== Extrait du texte ==
□ □ □
Grande Encyclopédie Larousse 1971-1976Éd. 1971-1976
J

Joyce (James)

Écrivain irlandais (Dublin 1882 - Zurich 1941).


La littérature se sert, pour construire ses objets, d’un matériau qui est en même temps celui du langage ; le mot existe indépendamment de la chose qu’il désigne. Cette prise de conscience est l’un des éléments dynamiques essentiels de l’œuvre de James Joyce. L’exploitation de cette mise au point ne fut totale qu’au terme d’un double processus : d’une part, le désengagement de l’auteur du milieu socio-culturel irlandais et, d’autre part, le lent progrès d’un travail littéraire conscient. Ce labeur acharné a contribué à mettre fin au malentendu qui, pendant des siècles, a posé la littérature comme une représentation transparente de la réalité.


« Pourtant je pense que sur la monotonie de l’existence on peut prendre la mesure d’une vie dramatique. Le pire des lieux communs, le plus mort des vivants peuvent jouer leur rôle dans un grand drame »
□ □ □
== Extrait des données ==

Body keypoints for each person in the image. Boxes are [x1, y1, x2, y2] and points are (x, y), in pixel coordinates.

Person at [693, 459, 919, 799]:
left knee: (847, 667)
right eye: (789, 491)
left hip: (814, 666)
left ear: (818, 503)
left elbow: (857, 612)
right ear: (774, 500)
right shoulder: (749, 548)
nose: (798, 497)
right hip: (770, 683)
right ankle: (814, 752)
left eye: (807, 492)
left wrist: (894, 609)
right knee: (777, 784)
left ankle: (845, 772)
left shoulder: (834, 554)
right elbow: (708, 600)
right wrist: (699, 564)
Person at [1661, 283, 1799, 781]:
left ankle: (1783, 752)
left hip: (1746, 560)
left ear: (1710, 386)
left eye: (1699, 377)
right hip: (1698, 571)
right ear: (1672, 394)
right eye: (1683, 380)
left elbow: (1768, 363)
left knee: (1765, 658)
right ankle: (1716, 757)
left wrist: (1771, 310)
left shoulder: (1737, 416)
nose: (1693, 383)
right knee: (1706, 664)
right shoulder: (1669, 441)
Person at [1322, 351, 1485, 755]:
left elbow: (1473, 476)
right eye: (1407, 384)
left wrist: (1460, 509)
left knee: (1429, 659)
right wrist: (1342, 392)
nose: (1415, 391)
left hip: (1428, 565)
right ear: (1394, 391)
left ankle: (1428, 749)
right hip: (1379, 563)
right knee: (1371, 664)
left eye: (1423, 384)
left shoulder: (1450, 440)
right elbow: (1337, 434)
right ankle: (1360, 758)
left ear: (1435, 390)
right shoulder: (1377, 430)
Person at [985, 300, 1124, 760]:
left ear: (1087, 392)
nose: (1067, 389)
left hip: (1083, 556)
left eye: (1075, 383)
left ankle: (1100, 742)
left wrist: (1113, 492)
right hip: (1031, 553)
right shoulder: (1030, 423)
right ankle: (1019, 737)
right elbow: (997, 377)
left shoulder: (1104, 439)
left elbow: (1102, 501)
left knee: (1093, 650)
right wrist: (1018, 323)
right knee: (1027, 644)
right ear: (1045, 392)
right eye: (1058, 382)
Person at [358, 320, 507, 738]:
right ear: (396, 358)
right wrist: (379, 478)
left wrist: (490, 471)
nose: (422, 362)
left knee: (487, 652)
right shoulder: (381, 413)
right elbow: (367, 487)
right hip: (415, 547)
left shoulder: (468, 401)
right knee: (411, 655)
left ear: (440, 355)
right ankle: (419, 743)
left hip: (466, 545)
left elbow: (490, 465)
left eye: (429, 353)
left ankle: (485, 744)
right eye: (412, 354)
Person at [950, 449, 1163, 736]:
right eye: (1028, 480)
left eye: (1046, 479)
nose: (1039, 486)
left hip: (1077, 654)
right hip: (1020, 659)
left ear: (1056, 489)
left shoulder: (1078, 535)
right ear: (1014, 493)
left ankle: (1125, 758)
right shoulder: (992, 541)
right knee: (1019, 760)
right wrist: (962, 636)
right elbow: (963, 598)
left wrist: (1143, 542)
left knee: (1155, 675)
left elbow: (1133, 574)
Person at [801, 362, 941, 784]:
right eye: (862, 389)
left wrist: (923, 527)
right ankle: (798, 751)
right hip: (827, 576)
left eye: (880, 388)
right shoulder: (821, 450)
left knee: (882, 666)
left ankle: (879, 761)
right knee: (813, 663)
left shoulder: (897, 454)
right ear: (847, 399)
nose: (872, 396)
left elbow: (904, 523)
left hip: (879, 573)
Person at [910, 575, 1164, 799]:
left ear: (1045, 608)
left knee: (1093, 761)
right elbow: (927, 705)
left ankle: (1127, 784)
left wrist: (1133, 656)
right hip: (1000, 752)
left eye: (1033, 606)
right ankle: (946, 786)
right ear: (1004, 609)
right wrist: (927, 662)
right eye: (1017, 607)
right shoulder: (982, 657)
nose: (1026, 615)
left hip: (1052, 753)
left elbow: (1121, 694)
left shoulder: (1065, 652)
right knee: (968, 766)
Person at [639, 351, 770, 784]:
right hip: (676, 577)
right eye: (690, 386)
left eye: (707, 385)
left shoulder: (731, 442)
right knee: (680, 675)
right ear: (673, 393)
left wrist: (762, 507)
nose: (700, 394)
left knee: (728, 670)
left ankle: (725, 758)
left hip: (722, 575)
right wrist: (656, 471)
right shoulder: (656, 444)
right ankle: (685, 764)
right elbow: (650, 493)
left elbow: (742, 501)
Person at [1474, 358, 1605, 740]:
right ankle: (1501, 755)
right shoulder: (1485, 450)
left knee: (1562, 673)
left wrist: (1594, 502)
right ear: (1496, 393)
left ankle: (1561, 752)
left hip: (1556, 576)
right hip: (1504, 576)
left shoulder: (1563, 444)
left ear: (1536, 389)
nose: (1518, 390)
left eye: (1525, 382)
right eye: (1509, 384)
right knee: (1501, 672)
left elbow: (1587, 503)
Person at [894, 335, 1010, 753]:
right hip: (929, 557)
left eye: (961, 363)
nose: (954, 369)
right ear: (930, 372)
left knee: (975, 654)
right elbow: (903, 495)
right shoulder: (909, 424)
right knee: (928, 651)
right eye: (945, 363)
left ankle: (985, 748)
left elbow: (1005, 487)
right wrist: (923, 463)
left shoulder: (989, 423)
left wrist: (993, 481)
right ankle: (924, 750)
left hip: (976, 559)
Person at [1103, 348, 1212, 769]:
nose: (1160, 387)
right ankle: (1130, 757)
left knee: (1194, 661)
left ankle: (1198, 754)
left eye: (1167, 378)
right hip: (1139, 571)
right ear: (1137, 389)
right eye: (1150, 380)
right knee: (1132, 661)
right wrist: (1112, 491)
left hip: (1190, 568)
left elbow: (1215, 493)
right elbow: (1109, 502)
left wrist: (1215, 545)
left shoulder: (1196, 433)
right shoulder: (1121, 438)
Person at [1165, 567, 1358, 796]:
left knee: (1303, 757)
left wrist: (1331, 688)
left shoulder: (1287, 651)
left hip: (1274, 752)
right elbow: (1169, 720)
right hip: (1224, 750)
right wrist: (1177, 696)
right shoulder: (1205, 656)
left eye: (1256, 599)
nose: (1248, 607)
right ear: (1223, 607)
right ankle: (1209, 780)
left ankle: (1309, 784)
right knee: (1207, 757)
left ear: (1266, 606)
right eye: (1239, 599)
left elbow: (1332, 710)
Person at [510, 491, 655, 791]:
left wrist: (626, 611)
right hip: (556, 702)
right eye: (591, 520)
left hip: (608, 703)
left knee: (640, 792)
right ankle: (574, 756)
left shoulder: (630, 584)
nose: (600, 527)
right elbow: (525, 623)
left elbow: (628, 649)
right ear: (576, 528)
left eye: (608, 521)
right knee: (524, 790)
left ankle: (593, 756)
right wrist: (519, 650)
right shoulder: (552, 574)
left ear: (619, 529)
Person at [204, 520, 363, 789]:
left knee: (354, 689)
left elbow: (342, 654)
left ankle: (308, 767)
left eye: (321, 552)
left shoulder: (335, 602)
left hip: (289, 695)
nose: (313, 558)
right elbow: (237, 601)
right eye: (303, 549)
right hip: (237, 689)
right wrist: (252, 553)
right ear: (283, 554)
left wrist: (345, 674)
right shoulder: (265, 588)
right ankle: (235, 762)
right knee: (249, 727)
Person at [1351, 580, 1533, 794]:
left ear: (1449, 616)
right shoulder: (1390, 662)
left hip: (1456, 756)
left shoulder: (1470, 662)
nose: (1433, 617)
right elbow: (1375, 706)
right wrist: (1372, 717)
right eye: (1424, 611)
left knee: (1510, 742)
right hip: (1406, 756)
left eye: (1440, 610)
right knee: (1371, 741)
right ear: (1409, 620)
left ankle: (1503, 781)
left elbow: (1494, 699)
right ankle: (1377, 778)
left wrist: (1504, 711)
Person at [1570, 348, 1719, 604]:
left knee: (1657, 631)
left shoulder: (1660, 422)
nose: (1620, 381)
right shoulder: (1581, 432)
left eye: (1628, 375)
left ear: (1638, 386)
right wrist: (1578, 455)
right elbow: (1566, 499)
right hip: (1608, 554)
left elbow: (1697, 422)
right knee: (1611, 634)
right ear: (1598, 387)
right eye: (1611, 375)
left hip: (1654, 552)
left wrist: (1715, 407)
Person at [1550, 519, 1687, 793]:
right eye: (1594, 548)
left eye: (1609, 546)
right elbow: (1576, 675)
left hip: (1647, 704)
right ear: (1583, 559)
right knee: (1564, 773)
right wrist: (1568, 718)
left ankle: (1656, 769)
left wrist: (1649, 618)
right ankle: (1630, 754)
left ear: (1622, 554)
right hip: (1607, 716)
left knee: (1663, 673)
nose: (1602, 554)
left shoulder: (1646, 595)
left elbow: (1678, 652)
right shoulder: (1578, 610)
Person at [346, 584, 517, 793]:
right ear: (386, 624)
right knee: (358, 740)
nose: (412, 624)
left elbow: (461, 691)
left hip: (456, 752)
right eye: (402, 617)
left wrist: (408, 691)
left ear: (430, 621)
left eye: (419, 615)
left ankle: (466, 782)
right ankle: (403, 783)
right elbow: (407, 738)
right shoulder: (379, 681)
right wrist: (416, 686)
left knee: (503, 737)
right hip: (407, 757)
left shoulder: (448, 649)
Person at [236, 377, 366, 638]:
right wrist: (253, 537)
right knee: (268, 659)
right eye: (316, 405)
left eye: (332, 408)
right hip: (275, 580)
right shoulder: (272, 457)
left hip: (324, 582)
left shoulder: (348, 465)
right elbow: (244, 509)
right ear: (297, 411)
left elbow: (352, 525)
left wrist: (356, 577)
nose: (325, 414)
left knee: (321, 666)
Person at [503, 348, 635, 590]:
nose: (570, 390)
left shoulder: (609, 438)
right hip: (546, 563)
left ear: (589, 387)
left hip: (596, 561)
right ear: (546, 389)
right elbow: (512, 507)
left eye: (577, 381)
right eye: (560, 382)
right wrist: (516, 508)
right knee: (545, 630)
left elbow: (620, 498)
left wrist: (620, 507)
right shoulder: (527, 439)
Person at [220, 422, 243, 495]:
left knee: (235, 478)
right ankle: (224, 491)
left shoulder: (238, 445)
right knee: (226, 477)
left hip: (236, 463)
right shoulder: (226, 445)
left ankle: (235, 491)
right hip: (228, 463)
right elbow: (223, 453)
□ □ □
Recopiez le passage de l'article sur James Joyce qui va de « Grande Encyclopédie Larousse » jusqu'à « de la réalité. » inclus. Ces entrées n'ont aucun lien avec l'article sur James Joyce.

Grande Encyclopédie Larousse 1971-1976Éd. 1971-1976
J

Joyce (James)

Écrivain irlandais (Dublin 1882 - Zurich 1941).


La littérature se sert, pour construire ses objets, d’un matériau qui est en même temps celui du langage ; le mot existe indépendamment de la chose qu’il désigne. Cette prise de conscience est l’un des éléments dynamiques essentiels de l’œuvre de James Joyce. L’exploitation de cette mise au point ne fut totale qu’au terme d’un double processus : d’une part, le désengagement de l’auteur du milieu socio-culturel irlandais et, d’autre part, le lent progrès d’un travail littéraire conscient. Ce labeur acharné a contribué à mettre fin au malentendu qui, pendant des siècles, a posé la littérature comme une représentation transparente de la réalité.